Whether your dog expels nervous energy through barking, destruction, or trembling, anxiety is no fun for anyone involved. Many dogs get nervous and scared, especially around loud, sudden noises (like explosive fireworks, party horns, and clanging pots and pans).
Sometimes, the “acoustic violence” these noises produce can cause long-term trauma for pups. Remember, dogs hear sound on a range of frequencies much larger than what humans detect, and their sensitive hearing picks up sound from far away. That means those pinprick popping fireworks are actually booming, and the talk and laughter of your party guests is really quite stressful.
There are many products out there that can help your pup feel more relaxed (like a ThunderShirt—the snug fit has a calming effect similar to swaddling a baby), but you might already have a way to create an anxiety wrap in your home right this second: a scarf.
How Does It Work?
Ideally, you want to use this anxiety wrap on your dog before you expect them to experience anxiety (like during a thunderstorm or car ride) to allow the calming effects to “kick in” a little bit in advance.
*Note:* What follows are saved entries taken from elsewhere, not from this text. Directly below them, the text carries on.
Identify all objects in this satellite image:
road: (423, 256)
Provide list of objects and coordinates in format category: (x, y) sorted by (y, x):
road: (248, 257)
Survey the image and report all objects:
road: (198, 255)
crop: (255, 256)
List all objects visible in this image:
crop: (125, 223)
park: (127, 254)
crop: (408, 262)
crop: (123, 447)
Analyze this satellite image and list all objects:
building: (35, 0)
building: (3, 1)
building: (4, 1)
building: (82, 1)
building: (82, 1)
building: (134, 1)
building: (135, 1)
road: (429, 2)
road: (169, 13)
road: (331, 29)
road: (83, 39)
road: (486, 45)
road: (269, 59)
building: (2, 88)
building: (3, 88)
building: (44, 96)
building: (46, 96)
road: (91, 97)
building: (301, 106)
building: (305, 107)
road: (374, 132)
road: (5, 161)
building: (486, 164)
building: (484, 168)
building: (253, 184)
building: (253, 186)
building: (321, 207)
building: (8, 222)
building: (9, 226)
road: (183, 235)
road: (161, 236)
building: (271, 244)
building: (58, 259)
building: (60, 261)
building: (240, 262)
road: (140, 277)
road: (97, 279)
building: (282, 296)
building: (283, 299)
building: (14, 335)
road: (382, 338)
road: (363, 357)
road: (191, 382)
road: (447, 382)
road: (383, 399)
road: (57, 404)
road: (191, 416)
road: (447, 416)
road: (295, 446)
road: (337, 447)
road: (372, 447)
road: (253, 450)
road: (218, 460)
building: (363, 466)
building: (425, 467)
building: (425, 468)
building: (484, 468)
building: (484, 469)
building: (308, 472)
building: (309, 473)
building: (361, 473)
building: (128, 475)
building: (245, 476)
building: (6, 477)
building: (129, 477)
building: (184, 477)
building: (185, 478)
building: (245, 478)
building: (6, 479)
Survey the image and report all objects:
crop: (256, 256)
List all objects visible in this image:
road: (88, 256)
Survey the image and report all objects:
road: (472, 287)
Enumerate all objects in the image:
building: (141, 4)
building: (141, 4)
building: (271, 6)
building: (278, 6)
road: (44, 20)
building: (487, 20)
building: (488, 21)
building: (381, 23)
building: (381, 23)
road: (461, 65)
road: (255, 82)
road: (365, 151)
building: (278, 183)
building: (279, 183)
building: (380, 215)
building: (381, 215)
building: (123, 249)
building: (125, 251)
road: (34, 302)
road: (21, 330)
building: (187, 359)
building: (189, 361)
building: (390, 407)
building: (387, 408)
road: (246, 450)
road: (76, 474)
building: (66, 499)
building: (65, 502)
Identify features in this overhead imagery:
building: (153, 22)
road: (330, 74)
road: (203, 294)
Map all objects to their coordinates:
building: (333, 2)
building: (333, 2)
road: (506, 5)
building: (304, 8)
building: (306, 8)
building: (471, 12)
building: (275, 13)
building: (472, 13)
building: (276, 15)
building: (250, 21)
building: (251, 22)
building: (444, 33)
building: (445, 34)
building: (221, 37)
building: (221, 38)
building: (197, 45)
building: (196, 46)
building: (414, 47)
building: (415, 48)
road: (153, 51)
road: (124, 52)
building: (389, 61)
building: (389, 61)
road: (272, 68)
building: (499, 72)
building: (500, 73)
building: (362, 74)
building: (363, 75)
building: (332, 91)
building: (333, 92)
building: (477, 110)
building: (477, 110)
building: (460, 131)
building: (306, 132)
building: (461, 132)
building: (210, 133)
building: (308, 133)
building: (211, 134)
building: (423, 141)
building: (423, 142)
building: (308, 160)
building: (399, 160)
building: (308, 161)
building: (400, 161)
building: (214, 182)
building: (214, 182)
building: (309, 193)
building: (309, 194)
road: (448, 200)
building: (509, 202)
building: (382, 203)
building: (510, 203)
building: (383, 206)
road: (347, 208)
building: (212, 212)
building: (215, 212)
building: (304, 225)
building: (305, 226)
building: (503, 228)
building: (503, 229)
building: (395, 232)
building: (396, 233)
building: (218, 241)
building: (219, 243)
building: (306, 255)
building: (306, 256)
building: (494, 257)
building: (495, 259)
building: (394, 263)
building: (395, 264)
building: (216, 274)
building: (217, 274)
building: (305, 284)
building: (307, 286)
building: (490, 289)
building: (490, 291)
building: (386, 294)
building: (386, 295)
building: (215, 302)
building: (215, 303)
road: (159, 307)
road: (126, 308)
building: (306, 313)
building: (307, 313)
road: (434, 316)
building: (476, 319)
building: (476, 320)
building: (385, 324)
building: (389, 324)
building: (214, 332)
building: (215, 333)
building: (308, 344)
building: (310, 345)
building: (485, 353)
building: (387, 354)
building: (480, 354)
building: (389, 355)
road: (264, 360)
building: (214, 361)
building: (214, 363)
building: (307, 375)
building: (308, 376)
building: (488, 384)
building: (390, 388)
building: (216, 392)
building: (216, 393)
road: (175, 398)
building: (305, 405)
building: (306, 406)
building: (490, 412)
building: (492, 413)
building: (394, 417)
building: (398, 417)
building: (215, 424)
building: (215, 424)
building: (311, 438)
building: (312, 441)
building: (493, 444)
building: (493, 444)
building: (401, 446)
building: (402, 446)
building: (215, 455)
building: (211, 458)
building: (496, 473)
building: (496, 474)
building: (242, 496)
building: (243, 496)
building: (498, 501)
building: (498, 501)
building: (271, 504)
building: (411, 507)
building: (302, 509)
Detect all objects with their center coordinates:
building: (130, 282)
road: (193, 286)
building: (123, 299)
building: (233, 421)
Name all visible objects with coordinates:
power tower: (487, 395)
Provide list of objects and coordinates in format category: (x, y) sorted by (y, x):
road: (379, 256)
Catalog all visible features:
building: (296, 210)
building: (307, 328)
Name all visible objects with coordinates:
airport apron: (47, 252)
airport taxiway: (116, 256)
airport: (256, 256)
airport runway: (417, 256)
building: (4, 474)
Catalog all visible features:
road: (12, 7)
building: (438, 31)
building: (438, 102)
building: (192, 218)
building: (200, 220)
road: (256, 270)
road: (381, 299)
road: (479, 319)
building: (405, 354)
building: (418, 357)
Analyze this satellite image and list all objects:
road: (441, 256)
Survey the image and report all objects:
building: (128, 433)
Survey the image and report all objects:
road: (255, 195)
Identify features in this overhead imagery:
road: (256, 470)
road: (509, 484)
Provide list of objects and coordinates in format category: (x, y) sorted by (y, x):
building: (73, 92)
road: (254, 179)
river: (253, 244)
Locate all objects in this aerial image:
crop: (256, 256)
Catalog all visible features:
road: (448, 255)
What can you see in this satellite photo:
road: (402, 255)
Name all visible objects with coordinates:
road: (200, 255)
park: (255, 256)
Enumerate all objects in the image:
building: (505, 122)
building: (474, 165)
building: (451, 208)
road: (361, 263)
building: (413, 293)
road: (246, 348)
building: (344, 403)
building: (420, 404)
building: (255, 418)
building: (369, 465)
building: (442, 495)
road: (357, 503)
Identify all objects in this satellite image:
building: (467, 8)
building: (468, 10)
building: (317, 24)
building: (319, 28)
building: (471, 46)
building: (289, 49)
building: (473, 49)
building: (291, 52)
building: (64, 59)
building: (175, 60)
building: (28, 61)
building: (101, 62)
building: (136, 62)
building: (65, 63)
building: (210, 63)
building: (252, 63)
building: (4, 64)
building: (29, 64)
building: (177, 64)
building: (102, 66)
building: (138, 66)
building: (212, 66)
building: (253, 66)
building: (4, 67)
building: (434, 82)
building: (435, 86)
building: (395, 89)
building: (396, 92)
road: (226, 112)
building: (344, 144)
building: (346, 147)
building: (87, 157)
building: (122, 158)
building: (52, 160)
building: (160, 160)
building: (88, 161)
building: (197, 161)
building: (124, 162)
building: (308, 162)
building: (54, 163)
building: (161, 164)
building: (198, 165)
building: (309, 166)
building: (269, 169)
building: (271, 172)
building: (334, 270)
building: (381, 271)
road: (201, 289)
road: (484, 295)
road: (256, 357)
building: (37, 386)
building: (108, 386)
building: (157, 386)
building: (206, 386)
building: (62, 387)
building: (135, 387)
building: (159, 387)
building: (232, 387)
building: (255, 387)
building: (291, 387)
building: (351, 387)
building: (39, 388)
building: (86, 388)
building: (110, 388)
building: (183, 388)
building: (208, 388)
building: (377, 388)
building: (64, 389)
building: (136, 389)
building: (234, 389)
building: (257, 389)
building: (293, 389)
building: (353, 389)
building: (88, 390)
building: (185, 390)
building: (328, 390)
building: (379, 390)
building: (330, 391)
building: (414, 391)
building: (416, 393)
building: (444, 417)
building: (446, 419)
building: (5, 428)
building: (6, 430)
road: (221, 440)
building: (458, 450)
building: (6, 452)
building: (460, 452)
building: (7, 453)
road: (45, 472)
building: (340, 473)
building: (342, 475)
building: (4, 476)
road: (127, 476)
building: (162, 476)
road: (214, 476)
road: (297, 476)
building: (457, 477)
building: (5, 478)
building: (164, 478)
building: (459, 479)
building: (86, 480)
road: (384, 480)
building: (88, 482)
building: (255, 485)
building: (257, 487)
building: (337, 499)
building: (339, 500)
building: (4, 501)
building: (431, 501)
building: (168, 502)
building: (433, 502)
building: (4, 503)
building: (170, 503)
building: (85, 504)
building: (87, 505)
Find a scarf (or similar stretchy length of fabric) long or short enough to suit your dog’s size. A little trial and error may be in order.
Place the center of the scarf across the front of your dog’s chest, and bring the ends up over their shoulders.
Cross those ends over their back, bring below the chest, and cross again before bringing back up near the hips, tying in a secure knot away from the spine. Congrats, you made an anxiety wrap!
The scarf should be snug, but not constricting. The slight pressure around the body (like a constant hug!) is meant to deliver a calming effect, or at least take the nervous edge off in high-stress situations. This anxiety wrap option is on hand in a pinch, and could save your pup from unnecessary discomfort.
More Ways To Help Relieve Anxiety In Dogs
1. Take your dog on a good, long walk to shed some anxious energy.
2. Consider asking your neighbors to skip the firecrackers (or at least do it away from your house).
3. Before an stress-inducing event, make sure your dog has eaten and always has access to plenty of water.
4. Set up a “safe spot” a quiet room. Place your dog’s bed inside, or a blanket and a few toys. Don’t be concerned if your pup needs to escape the ruckus—that safe spot is the best place for them.
5. In the safe room especially, but preferably all over the house, shut the curtains and try playing some calming music to produce the most relaxed environment possible. If you have a fan available, turn it on low to mask any loud noises.
Every dog is different, but remember: a confident, calm human combined with positive reinforcement methods goes a long way. Your dog looks to you when they’re unsure, so conveying reassurance is the first step to helping them overcome their fears.